→ SUPPLIED TEXT
Licensing & Radiation Safety: The Regulatory Maze Behind Radiopharmaceutical Trials

Radiopharmaceutical clinical development is advancing quickly. More radioligand therapies are entering the clinic, and expectations around dose optimization and safety are becoming more defined. FDA’s recent guidance reflects this shift, with a clear focus on how dose and schedule are evaluated during development [1].
But before a single patient is enrolled, another reality shapes the pace of progress.
Radiopharmaceutical trials do not begin with site selection or patient recruitment alone. They begin with regulatory readiness across multiple systems that extend beyond a typical oncology study. For many sites, this is where timelines begin to stretch.
Regulatory Readiness Starts Before Trial Readiness
Radiopharmaceutical trials require coordination across several regulatory and institutional functions before a site can activate.

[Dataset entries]
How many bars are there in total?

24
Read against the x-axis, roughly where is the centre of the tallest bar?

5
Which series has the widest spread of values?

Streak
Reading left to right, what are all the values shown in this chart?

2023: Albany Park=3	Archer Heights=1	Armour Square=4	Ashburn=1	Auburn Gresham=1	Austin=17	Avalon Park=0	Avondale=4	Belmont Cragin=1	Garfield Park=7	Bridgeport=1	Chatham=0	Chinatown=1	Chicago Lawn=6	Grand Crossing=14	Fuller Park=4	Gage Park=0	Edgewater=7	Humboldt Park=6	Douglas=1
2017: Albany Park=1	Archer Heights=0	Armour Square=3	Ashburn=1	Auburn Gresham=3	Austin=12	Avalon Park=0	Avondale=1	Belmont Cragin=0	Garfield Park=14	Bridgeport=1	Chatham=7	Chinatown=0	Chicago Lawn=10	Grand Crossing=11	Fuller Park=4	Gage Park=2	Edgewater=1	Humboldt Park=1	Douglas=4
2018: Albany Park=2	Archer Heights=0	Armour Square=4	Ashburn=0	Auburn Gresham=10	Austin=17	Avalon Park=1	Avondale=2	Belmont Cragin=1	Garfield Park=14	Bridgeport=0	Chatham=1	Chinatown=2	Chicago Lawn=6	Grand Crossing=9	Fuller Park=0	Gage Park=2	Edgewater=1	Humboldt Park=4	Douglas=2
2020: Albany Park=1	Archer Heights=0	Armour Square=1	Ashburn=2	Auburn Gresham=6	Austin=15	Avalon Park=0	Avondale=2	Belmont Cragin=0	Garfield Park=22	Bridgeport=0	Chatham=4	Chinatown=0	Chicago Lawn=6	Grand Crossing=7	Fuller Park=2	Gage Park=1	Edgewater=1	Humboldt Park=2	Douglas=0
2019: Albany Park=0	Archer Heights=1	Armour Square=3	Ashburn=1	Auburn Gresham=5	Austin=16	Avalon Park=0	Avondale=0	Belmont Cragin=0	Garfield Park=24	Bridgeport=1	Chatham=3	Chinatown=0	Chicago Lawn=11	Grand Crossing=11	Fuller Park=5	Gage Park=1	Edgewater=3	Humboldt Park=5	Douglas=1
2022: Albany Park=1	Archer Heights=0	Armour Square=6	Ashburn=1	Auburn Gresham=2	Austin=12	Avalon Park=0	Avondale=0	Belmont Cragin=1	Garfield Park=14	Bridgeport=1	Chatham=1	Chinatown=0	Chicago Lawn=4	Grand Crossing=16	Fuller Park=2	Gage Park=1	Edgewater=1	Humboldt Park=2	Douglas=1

→ PROMPT
Resume the article on licensing and radiation safety in radiopharmaceutical trials after its last sentence, keeping its tone and subject. None of the data relates to this.

→ TASK RESULT
Depending on the study, this may include:
• Radioactive materials licensing
• Radiation safety approval
• Authorized user coverage
• Radiopharmacy handling and storage procedures
• Imaging workflow validation (PET/SPECT)
• Waste management and exposure monitoring
In the United States, the use of radioactive materials is governed through Nuclear Regulatory Commission or state level licensing frameworks, with defined roles for authorized users, radiation safety officers, and nuclear pharmacists [2].
These requirements reflect the dual nature of radiopharmaceuticals. They are developed as drugs, but they must also meet strict radiation safety standards. FDA guidance emphasizes understanding dose and exposure during development, while global frameworks define how radiation must be handled and controlled in clinical settings [1][3].
Each requirement is manageable on its own. Together, they create a system that is difficult to move through efficiently.
The Coordination Problem Behind the Compliance
The challenge is not simply regulatory burden. It is coordination.
Radiopharmaceutical trials sit at the intersection of clinical research, nuclear medicine, radiation safety, pharmacy operations, and imaging. Each group has its own processes, timelines, and review cycles. These workflows often run in parallel, but they are rarely integrated.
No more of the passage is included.